Required action
Pictures in the records are to be excluded from an otherwise exact copy.

Saved data entries:
__________

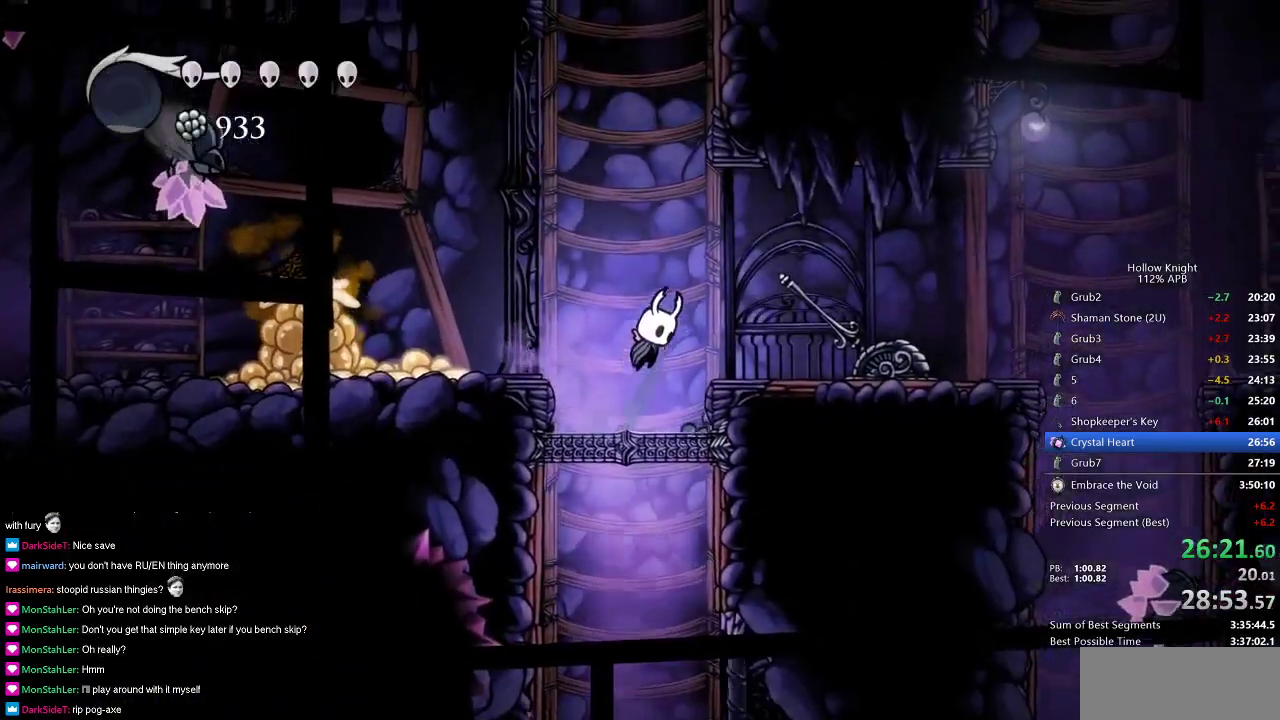
{"keys": ["nail", "up"], "events": [[50, "dash", "down"], [100, "jump", "up"], [150, "dash", "up"], [233, "right", "up"], [384, "up", "down"], [434, "nail", "down"]]}
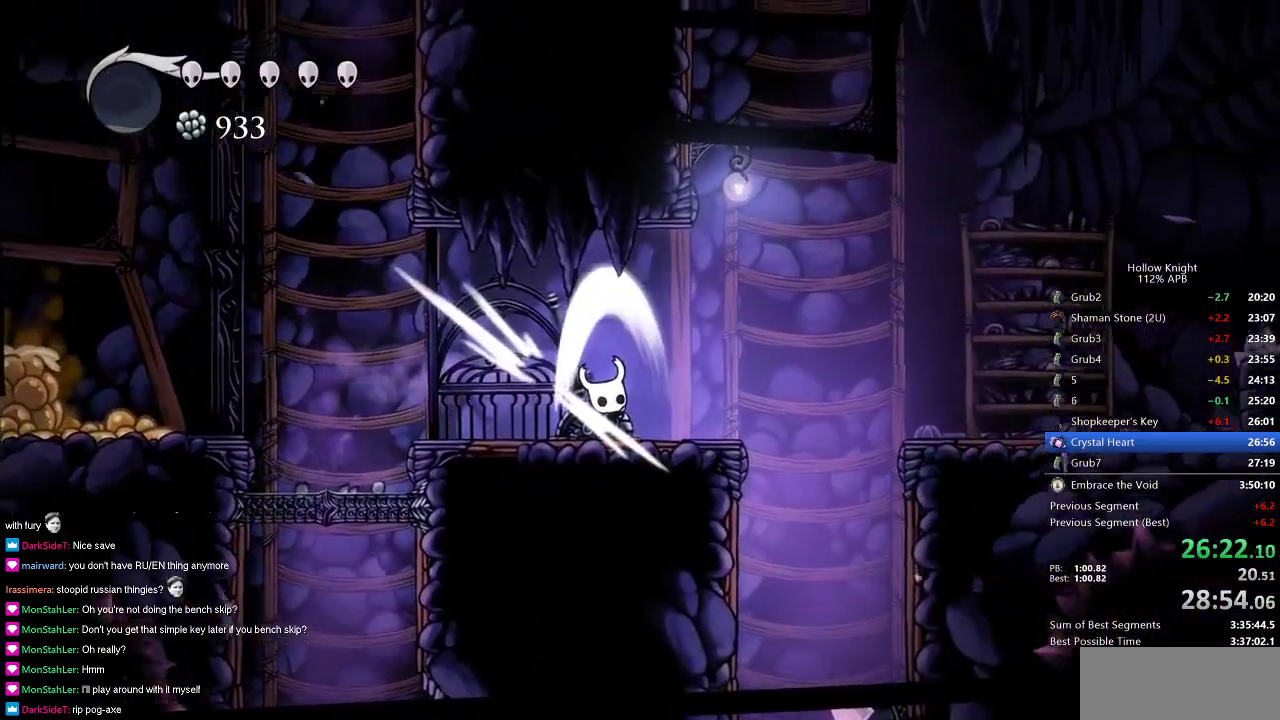
{"keys": ["right"], "events": [[17, "nail", "up"], [67, "right", "down"], [67, "up", "up"]]}
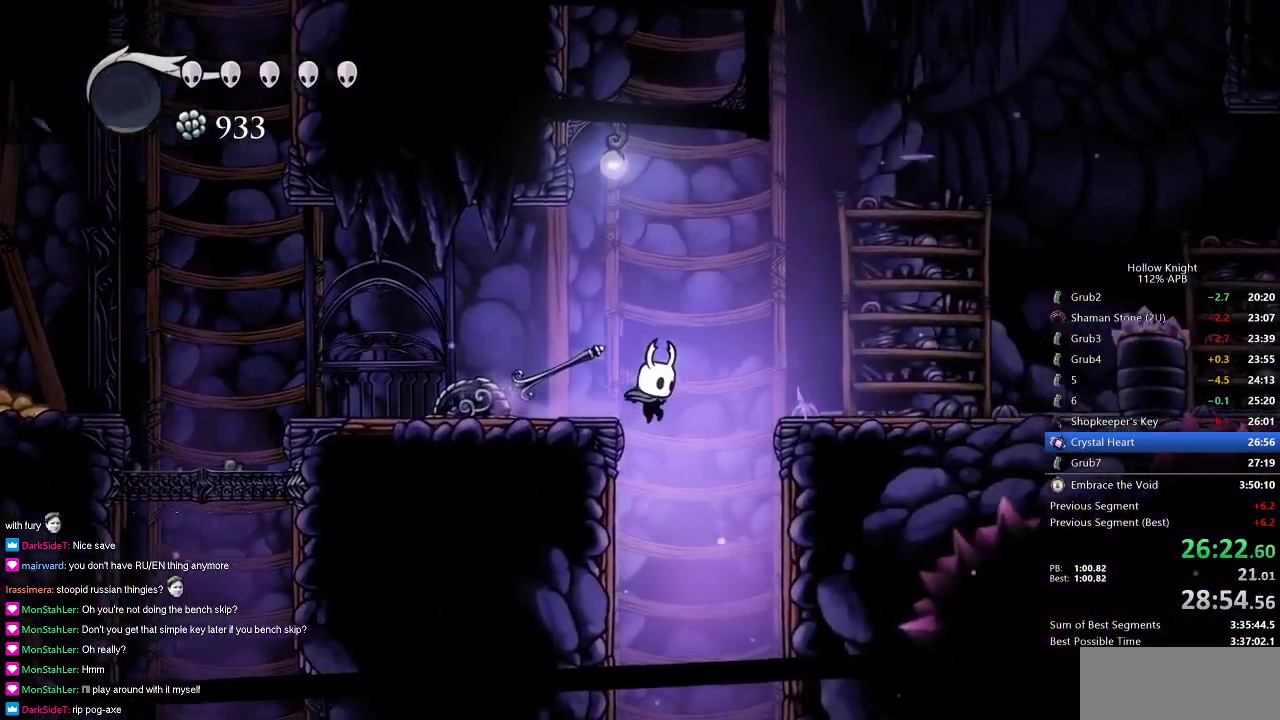
{"keys": [], "events": [[33, "right", "up"]]}
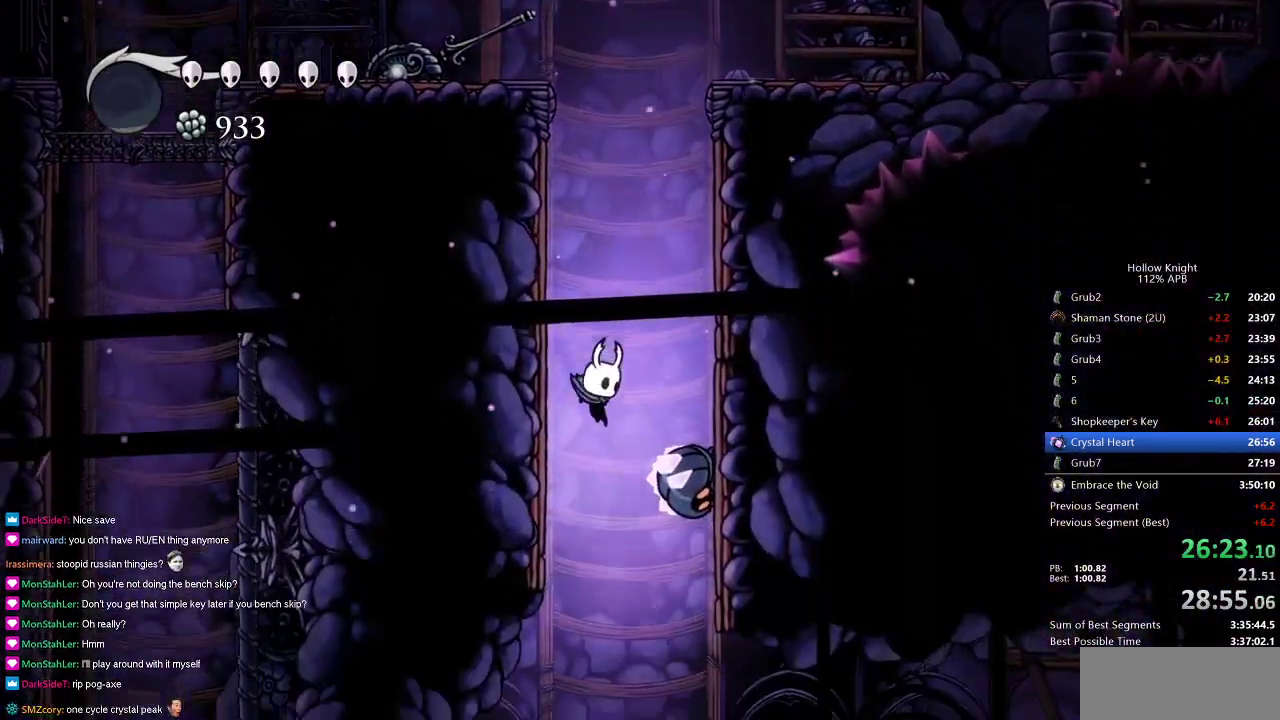
{"keys": ["right"], "events": [[50, "nail", "down"], [117, "right", "down"], [201, "nail", "up"]]}
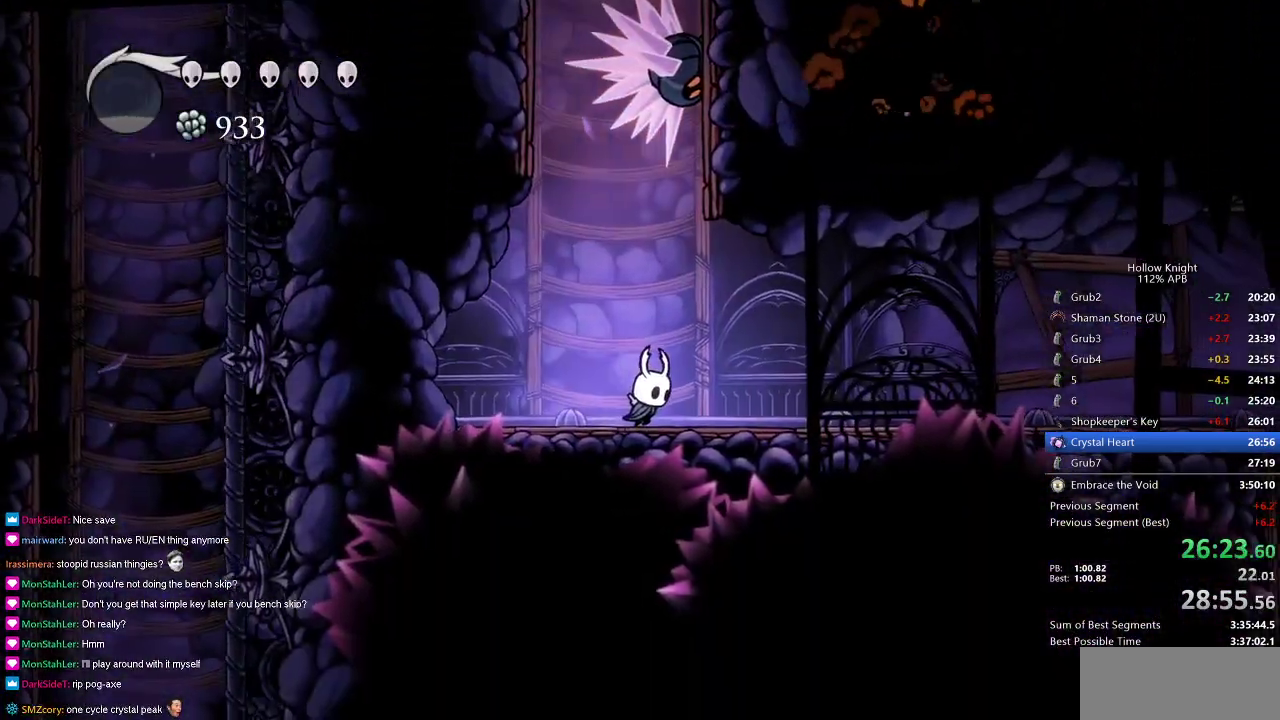
{"keys": ["right"], "events": [[67, "dash", "down"], [167, "dash", "up"]]}
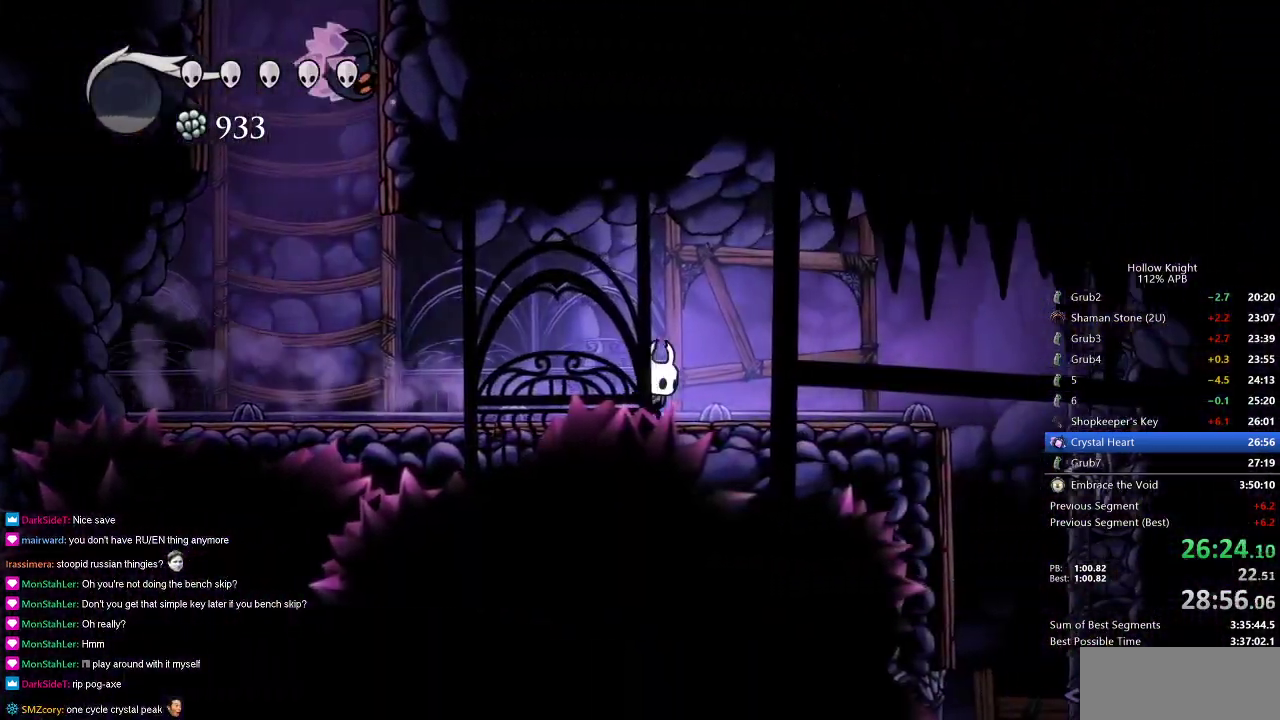
{"keys": ["right"], "events": [[134, "dash", "down"], [184, "dash", "up"]]}
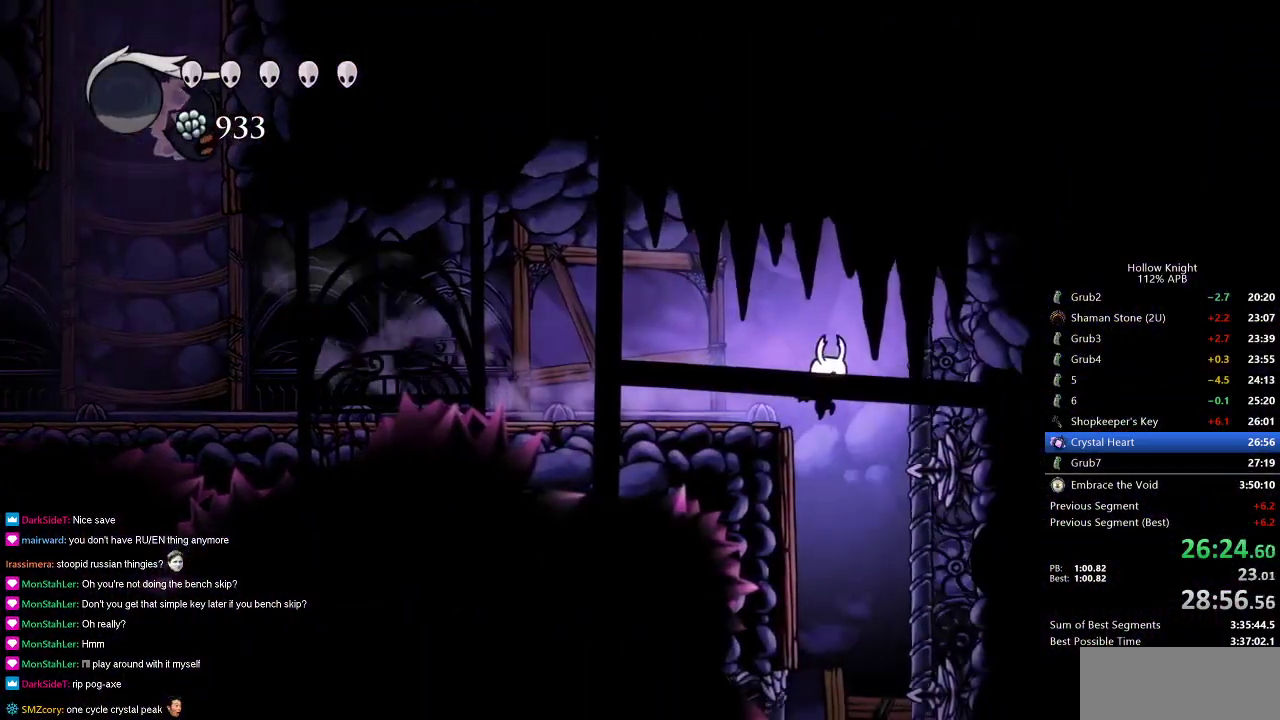
{"keys": ["jump", "left"], "events": [[50, "inv", "down"], [100, "inv", "up"], [150, "right", "up"], [200, "left", "down"], [484, "jump", "down"]]}
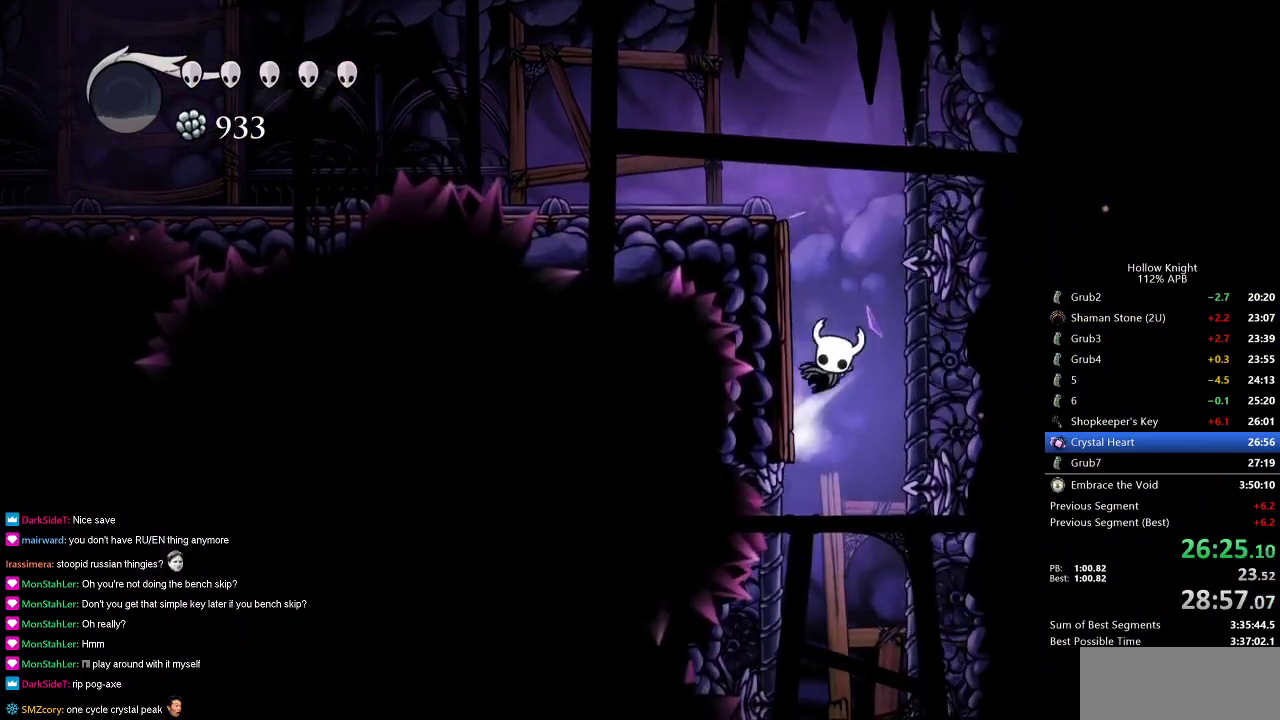
{"keys": ["left"], "events": [[217, "jump", "up"], [301, "jump", "down"], [451, "jump", "up"]]}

__________

Response box
{"keys": ["nail", "up"], "events": [[50, "dash", "down"], [100, "jump", "up"], [150, "dash", "up"], [233, "right", "up"], [384, "up", "down"], [434, "nail", "down"]]}
{"keys": ["right"], "events": [[17, "nail", "up"], [67, "right", "down"], [67, "up", "up"]]}
{"keys": [], "events": [[33, "right", "up"]]}
{"keys": ["right"], "events": [[50, "nail", "down"], [117, "right", "down"], [201, "nail", "up"]]}
{"keys": ["right"], "events": [[67, "dash", "down"], [167, "dash", "up"]]}
{"keys": ["right"], "events": [[134, "dash", "down"], [184, "dash", "up"]]}
{"keys": ["jump", "left"], "events": [[50, "inv", "down"], [100, "inv", "up"], [150, "right", "up"], [200, "left", "down"], [484, "jump", "down"]]}
{"keys": ["left"], "events": [[217, "jump", "up"], [301, "jump", "down"], [451, "jump", "up"]]}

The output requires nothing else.